Work to complete
Print the listing below line for line, leaving out the pictures.

--- --- ---

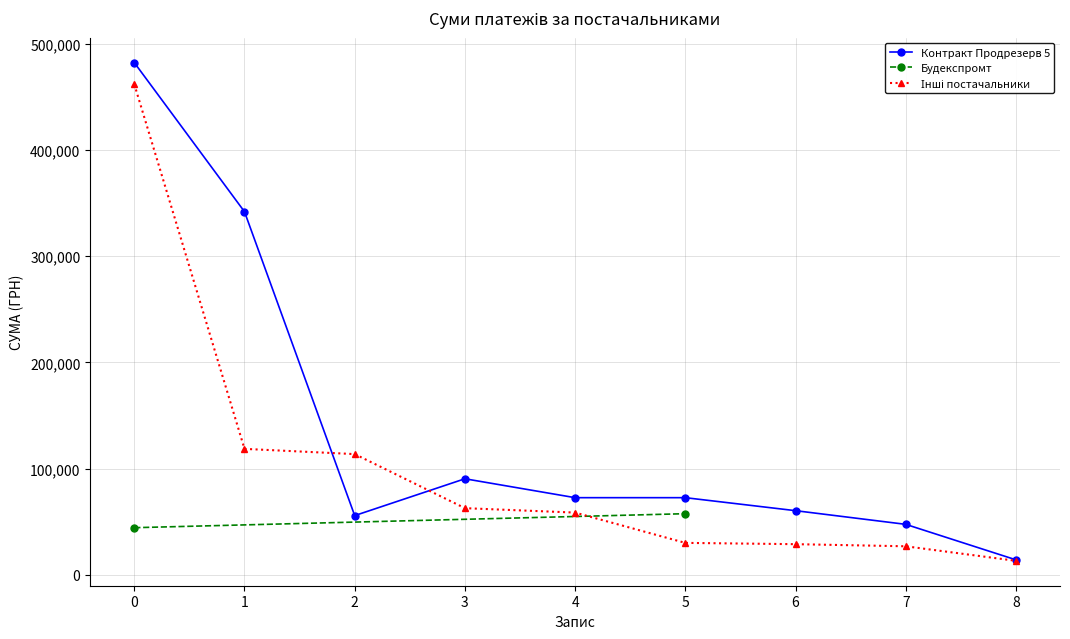

Which series has the largest range (max minus min)?

Контракт Продрезерв 5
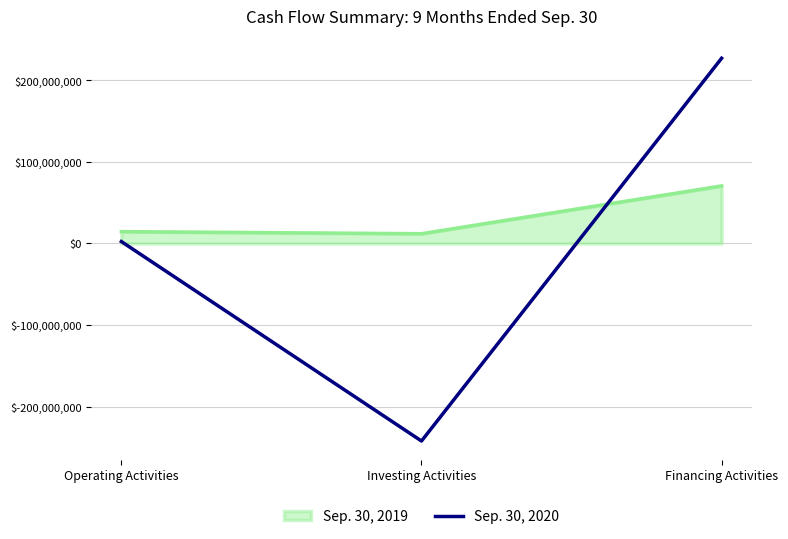

Reading left to right, what are all the values shown in this chart?

Sep. 30, 2019: 14566000	12000000	70611000
Sep. 30, 2020: 2375000	-242245000	227202000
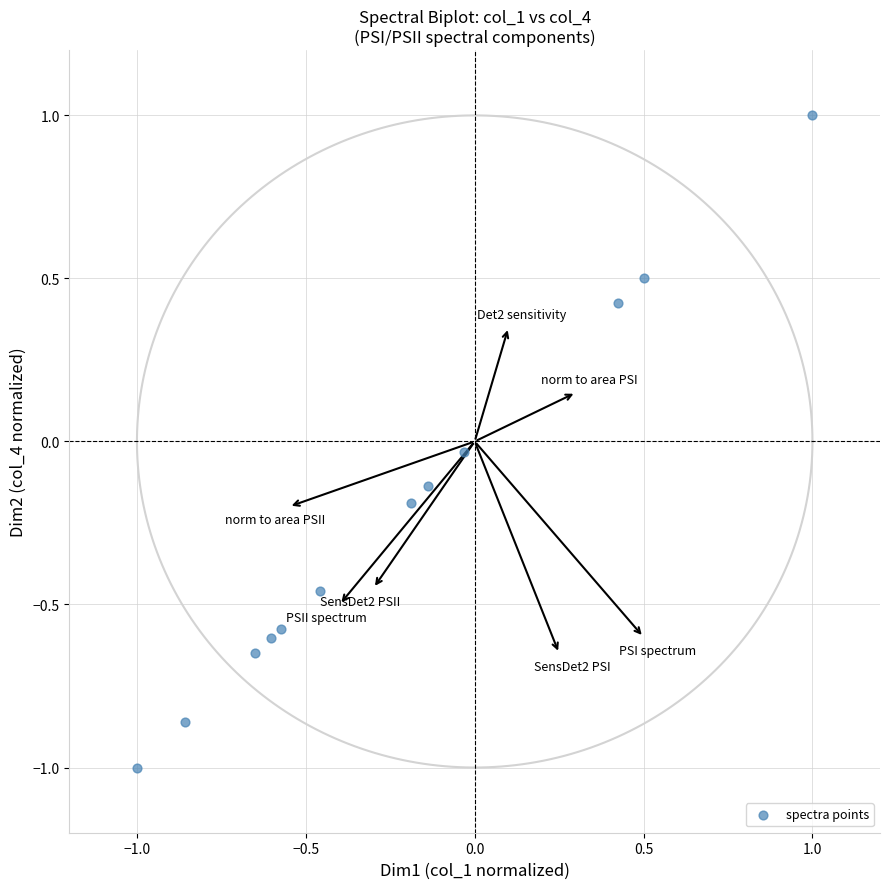

What is the range of X values (max minus min)?

2.0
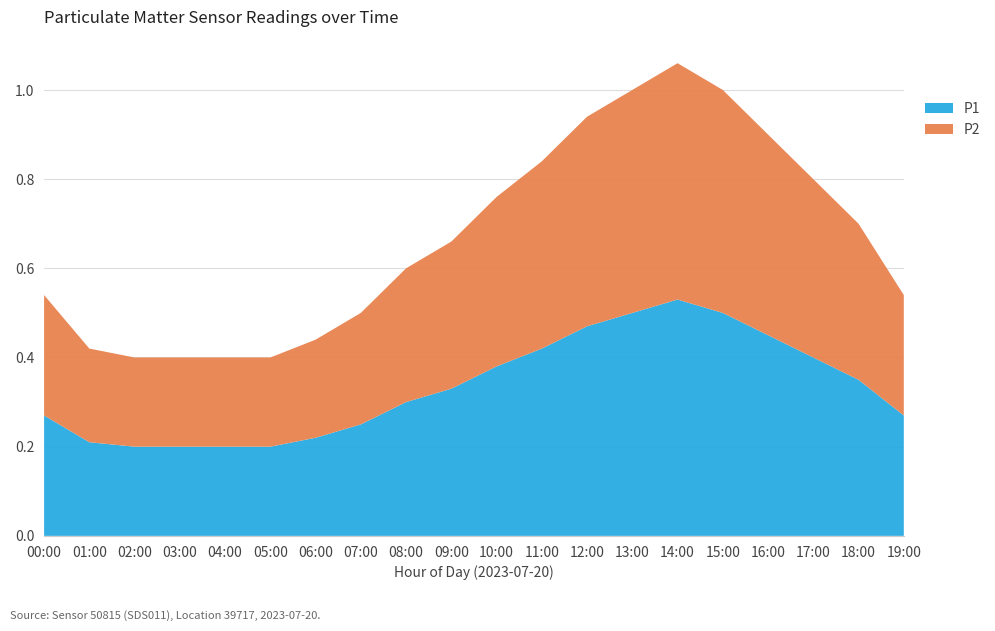

Reading left to right, what are all the values shown in this chart?

P1: 0.3	0.2	0.2	0.2	0.2	0.2	0.2	0.2	0.3	0.3	0.4	0.5	0.5	0.6	0.6	0.6	0.5	0.5	0.4	0.3
P2: 0.3	0.2	0.2	0.2	0.2	0.2	0.2	0.2	0.3	0.3	0.4	0.5	0.5	0.6	0.6	0.6	0.5	0.5	0.4	0.3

--- --- ---

Written response
Which series has the largest range (max minus min)?

Контракт Продрезерв 5

Reading left to right, what are all the values shown in this chart?

Sep. 30, 2019: 14566000	12000000	70611000
Sep. 30, 2020: 2375000	-242245000	227202000

What is the range of X values (max minus min)?

2.0

Reading left to right, what are all the values shown in this chart?

P1: 0.3	0.2	0.2	0.2	0.2	0.2	0.2	0.2	0.3	0.3	0.4	0.5	0.5	0.6	0.6	0.6	0.5	0.5	0.4	0.3
P2: 0.3	0.2	0.2	0.2	0.2	0.2	0.2	0.2	0.3	0.3	0.4	0.5	0.5	0.6	0.6	0.6	0.5	0.5	0.4	0.3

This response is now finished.